== Exercise details ==
Rewrite all of the records below, changing each "Person at" to "Figure at" and leaving everything else as it is.

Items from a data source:
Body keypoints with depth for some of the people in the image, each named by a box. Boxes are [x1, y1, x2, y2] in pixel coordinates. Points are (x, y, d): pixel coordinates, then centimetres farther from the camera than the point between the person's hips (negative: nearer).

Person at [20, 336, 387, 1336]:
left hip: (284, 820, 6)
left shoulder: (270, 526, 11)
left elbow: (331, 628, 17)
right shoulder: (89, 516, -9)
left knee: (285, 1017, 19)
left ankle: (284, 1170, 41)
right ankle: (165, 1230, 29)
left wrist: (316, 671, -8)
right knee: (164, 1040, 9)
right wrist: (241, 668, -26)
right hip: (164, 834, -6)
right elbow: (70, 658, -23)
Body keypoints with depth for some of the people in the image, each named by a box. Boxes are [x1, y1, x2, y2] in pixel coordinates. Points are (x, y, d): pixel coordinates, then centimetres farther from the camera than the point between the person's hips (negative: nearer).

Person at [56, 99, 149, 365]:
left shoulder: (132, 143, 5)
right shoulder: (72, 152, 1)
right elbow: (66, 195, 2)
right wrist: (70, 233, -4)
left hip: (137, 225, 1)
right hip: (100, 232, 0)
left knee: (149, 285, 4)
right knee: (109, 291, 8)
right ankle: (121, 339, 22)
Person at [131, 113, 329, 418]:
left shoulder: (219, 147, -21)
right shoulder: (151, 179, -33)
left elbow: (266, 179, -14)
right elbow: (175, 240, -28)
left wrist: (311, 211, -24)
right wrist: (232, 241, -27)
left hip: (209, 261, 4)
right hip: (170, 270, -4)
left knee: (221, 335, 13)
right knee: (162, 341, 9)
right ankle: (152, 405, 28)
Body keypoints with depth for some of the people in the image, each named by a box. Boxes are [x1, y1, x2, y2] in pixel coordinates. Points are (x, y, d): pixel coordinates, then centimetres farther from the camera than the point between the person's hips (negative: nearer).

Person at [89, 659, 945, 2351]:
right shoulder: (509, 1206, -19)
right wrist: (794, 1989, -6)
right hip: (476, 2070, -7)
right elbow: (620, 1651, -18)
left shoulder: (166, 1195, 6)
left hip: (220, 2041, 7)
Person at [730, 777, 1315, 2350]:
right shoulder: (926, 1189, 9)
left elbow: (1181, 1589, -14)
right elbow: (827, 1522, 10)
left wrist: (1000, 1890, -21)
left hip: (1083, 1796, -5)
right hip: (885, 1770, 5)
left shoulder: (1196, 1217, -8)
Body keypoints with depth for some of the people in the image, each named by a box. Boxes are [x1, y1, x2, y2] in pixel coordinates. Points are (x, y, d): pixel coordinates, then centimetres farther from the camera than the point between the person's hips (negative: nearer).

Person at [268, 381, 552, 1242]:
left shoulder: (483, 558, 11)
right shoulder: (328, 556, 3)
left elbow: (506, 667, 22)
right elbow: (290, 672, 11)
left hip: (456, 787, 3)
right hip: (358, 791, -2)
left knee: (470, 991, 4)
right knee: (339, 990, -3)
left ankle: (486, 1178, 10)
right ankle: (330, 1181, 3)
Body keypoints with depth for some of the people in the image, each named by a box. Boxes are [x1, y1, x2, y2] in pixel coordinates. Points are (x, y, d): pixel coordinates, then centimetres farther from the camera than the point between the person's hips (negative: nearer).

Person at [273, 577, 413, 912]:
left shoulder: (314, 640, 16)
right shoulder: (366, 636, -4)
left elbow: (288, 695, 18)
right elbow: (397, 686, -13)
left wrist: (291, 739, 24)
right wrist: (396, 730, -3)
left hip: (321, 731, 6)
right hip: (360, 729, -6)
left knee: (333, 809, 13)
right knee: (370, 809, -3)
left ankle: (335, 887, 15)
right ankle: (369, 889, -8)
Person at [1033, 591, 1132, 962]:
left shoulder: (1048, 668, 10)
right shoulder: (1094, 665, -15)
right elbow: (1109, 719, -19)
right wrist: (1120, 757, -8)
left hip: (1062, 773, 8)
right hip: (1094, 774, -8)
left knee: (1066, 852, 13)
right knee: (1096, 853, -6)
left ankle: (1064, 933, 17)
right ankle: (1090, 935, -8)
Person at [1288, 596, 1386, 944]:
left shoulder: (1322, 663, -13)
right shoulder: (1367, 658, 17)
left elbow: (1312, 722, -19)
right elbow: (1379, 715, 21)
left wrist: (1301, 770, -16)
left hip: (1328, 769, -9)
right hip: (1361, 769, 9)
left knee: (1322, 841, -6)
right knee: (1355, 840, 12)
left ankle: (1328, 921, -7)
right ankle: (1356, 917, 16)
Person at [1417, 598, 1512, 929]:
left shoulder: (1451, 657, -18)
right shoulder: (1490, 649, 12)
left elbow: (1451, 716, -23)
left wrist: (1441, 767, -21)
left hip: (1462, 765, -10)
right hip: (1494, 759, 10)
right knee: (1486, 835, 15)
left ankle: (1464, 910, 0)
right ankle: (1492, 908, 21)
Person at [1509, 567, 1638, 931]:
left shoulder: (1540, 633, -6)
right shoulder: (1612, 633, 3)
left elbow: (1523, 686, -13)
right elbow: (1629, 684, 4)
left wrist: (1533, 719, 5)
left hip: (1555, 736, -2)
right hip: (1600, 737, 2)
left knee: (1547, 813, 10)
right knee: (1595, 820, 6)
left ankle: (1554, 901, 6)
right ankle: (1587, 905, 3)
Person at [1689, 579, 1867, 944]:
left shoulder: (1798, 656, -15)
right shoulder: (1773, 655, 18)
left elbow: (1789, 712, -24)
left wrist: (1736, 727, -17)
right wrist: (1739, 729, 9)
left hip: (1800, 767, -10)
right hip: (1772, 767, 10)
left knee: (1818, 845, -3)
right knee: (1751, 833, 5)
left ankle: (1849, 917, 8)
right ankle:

== Result ==
Body keypoints with depth for some of the people in the image, each named by a box. Boxes are [x1, y1, x2, y2] in pixel coordinates. Points are (x, y, d): pixel coordinates, then centimetres farther from the camera than the point between the person's hips (negative: nearer).

Figure at [20, 336, 387, 1336]:
left hip: (284, 820, 6)
left shoulder: (270, 526, 11)
left elbow: (331, 628, 17)
right shoulder: (89, 516, -9)
left knee: (285, 1017, 19)
left ankle: (284, 1170, 41)
right ankle: (165, 1230, 29)
left wrist: (316, 671, -8)
right knee: (164, 1040, 9)
right wrist: (241, 668, -26)
right hip: (164, 834, -6)
right elbow: (70, 658, -23)
Body keypoints with depth for some of the people in the image, each named by a box. Boxes are [x1, y1, x2, y2] in pixel coordinates. Points are (x, y, d): pixel coordinates, then centimetres farther from the camera than the point between the person's hips (negative: nearer).

Figure at [56, 99, 149, 365]:
left shoulder: (132, 143, 5)
right shoulder: (72, 152, 1)
right elbow: (66, 195, 2)
right wrist: (70, 233, -4)
left hip: (137, 225, 1)
right hip: (100, 232, 0)
left knee: (149, 285, 4)
right knee: (109, 291, 8)
right ankle: (121, 339, 22)
Figure at [131, 113, 329, 418]:
left shoulder: (219, 147, -21)
right shoulder: (151, 179, -33)
left elbow: (266, 179, -14)
right elbow: (175, 240, -28)
left wrist: (311, 211, -24)
right wrist: (232, 241, -27)
left hip: (209, 261, 4)
right hip: (170, 270, -4)
left knee: (221, 335, 13)
right knee: (162, 341, 9)
right ankle: (152, 405, 28)
Body keypoints with depth for some of the people in the image, each named by a box. Boxes are [x1, y1, x2, y2] in pixel coordinates. Points are (x, y, d): pixel coordinates, then centimetres farther from the camera than the point between the person's hips (negative: nearer).

Figure at [89, 659, 945, 2351]:
right shoulder: (509, 1206, -19)
right wrist: (794, 1989, -6)
right hip: (476, 2070, -7)
right elbow: (620, 1651, -18)
left shoulder: (166, 1195, 6)
left hip: (220, 2041, 7)
Figure at [730, 777, 1315, 2350]:
right shoulder: (926, 1189, 9)
left elbow: (1181, 1589, -14)
right elbow: (827, 1522, 10)
left wrist: (1000, 1890, -21)
left hip: (1083, 1796, -5)
right hip: (885, 1770, 5)
left shoulder: (1196, 1217, -8)
Body keypoints with depth for some of the people in the image, each named by a box. Boxes are [x1, y1, x2, y2] in pixel coordinates. Points are (x, y, d): pixel coordinates, then centimetres farther from the camera than the point between the person's hips (negative: nearer).

Figure at [268, 381, 552, 1242]:
left shoulder: (483, 558, 11)
right shoulder: (328, 556, 3)
left elbow: (506, 667, 22)
right elbow: (290, 672, 11)
left hip: (456, 787, 3)
right hip: (358, 791, -2)
left knee: (470, 991, 4)
right knee: (339, 990, -3)
left ankle: (486, 1178, 10)
right ankle: (330, 1181, 3)
Body keypoints with depth for some of the people in the image, each named by a box. Boxes are [x1, y1, x2, y2] in pixel coordinates. Points are (x, y, d): pixel coordinates, then centimetres farther from the camera than the point between the person's hips (negative: nearer).

Figure at [273, 577, 413, 912]:
left shoulder: (314, 640, 16)
right shoulder: (366, 636, -4)
left elbow: (288, 695, 18)
right elbow: (397, 686, -13)
left wrist: (291, 739, 24)
right wrist: (396, 730, -3)
left hip: (321, 731, 6)
right hip: (360, 729, -6)
left knee: (333, 809, 13)
right knee: (370, 809, -3)
left ankle: (335, 887, 15)
right ankle: (369, 889, -8)
Figure at [1033, 591, 1132, 962]:
left shoulder: (1048, 668, 10)
right shoulder: (1094, 665, -15)
right elbow: (1109, 719, -19)
right wrist: (1120, 757, -8)
left hip: (1062, 773, 8)
right hip: (1094, 774, -8)
left knee: (1066, 852, 13)
right knee: (1096, 853, -6)
left ankle: (1064, 933, 17)
right ankle: (1090, 935, -8)
Figure at [1288, 596, 1386, 944]:
left shoulder: (1322, 663, -13)
right shoulder: (1367, 658, 17)
left elbow: (1312, 722, -19)
right elbow: (1379, 715, 21)
left wrist: (1301, 770, -16)
left hip: (1328, 769, -9)
right hip: (1361, 769, 9)
left knee: (1322, 841, -6)
right knee: (1355, 840, 12)
left ankle: (1328, 921, -7)
right ankle: (1356, 917, 16)
Figure at [1417, 598, 1512, 929]:
left shoulder: (1451, 657, -18)
right shoulder: (1490, 649, 12)
left elbow: (1451, 716, -23)
left wrist: (1441, 767, -21)
left hip: (1462, 765, -10)
right hip: (1494, 759, 10)
right knee: (1486, 835, 15)
left ankle: (1464, 910, 0)
right ankle: (1492, 908, 21)
Figure at [1509, 567, 1638, 931]:
left shoulder: (1540, 633, -6)
right shoulder: (1612, 633, 3)
left elbow: (1523, 686, -13)
right elbow: (1629, 684, 4)
left wrist: (1533, 719, 5)
left hip: (1555, 736, -2)
right hip: (1600, 737, 2)
left knee: (1547, 813, 10)
right knee: (1595, 820, 6)
left ankle: (1554, 901, 6)
right ankle: (1587, 905, 3)
Figure at [1689, 579, 1867, 944]:
left shoulder: (1798, 656, -15)
right shoulder: (1773, 655, 18)
left elbow: (1789, 712, -24)
left wrist: (1736, 727, -17)
right wrist: (1739, 729, 9)
left hip: (1800, 767, -10)
right hip: (1772, 767, 10)
left knee: (1818, 845, -3)
right knee: (1751, 833, 5)
left ankle: (1849, 917, 8)
right ankle:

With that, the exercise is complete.